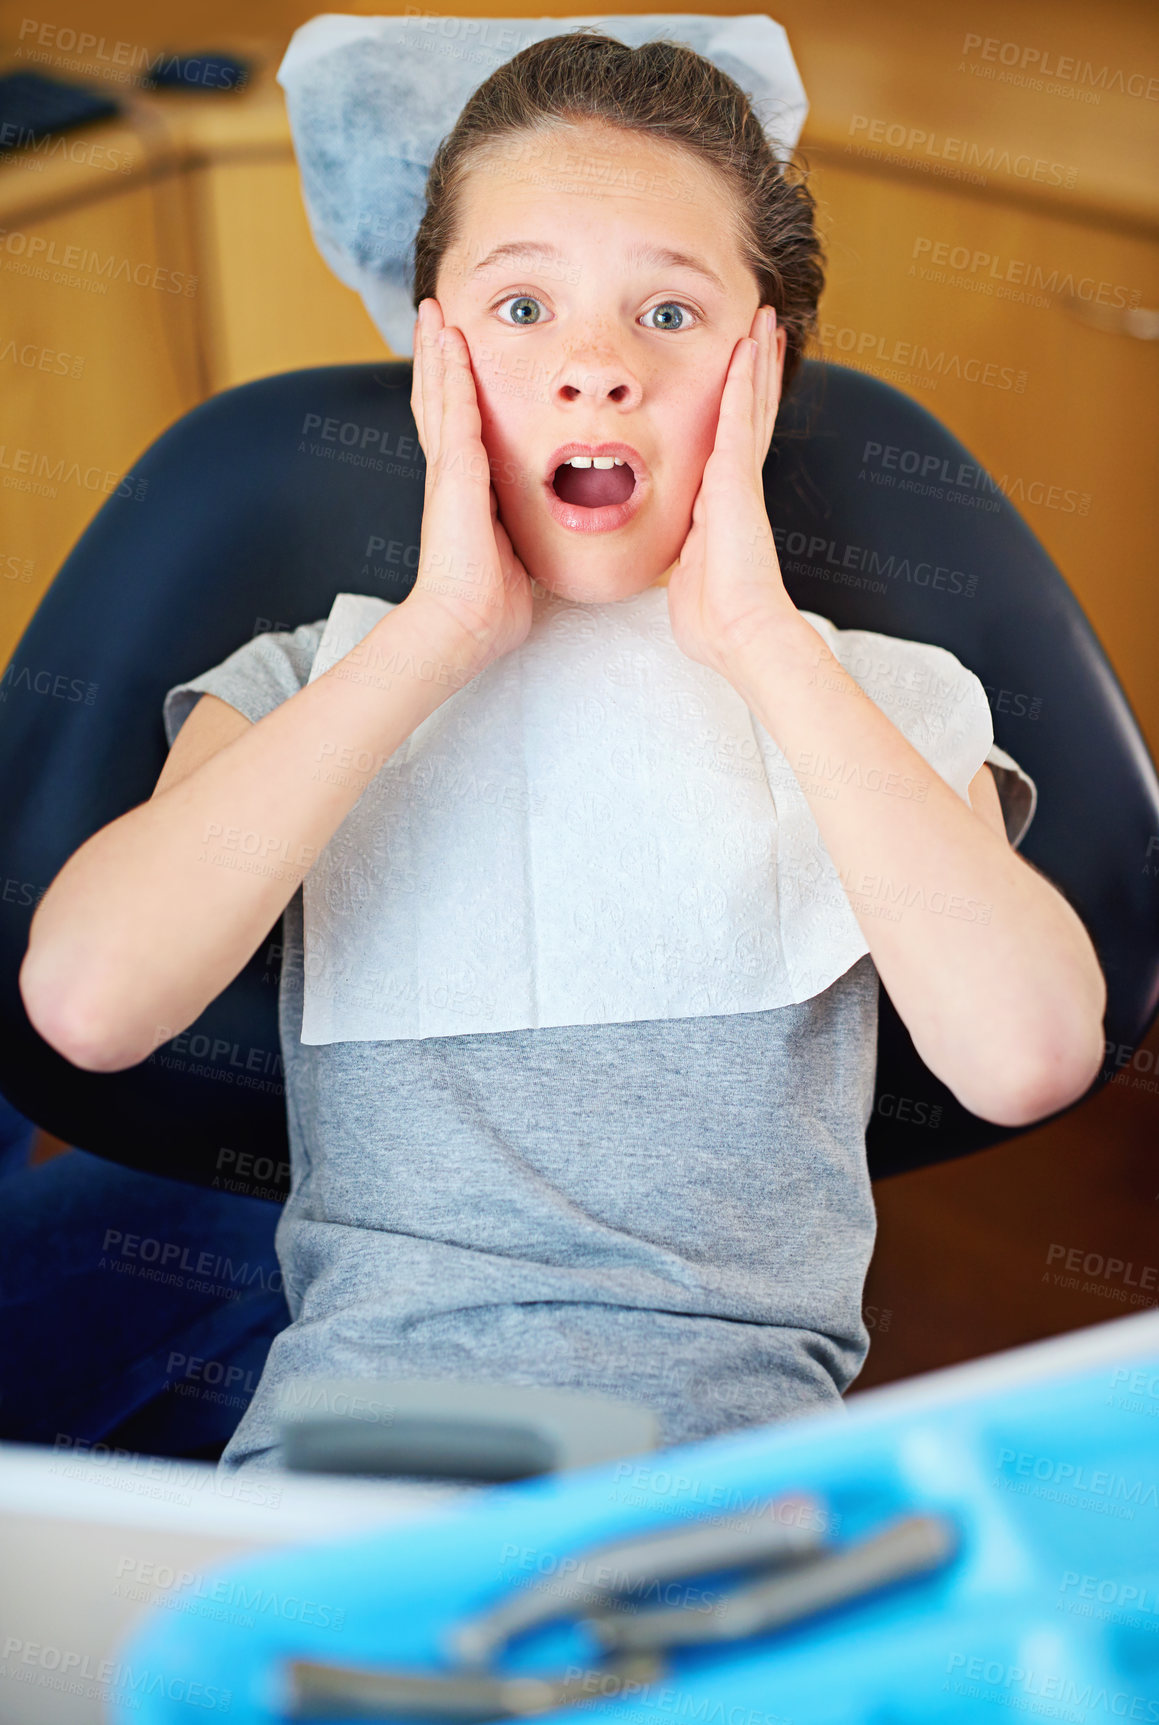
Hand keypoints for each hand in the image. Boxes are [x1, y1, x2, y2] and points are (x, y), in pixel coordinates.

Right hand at [406, 297, 534, 672]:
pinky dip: (450, 372)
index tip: (456, 359)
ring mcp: (448, 471)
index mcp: (464, 494)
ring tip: (434, 311)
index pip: (457, 429)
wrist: (465, 625)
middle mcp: (450, 475)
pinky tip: (450, 339)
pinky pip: (453, 410)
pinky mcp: (455, 473)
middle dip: (437, 358)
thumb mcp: (517, 558)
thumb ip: (523, 536)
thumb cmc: (491, 607)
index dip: (452, 393)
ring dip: (437, 350)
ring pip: (439, 394)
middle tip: (435, 316)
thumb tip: (544, 540)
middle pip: (438, 400)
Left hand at [664, 304, 795, 676]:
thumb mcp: (687, 580)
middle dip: (756, 372)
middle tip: (764, 330)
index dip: (739, 409)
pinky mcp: (735, 476)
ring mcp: (738, 478)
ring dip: (755, 361)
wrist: (738, 631)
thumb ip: (684, 562)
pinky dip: (744, 378)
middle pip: (749, 414)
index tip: (741, 378)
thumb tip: (676, 571)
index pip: (732, 445)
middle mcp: (735, 486)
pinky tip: (748, 344)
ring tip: (764, 321)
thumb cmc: (712, 619)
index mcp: (722, 507)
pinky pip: (738, 415)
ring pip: (749, 405)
──────────
● Work task
The lines to copy are those in the records above containing the word "pinky".

● Expected answer
pinky dip: (450, 372)
pinky tip: (450, 339)
pinky pip: (453, 410)
pinky mcp: (455, 473)
pinky mcp: (735, 476)
pinky dip: (744, 378)
pinky tip: (748, 344)
pinky pip: (738, 415)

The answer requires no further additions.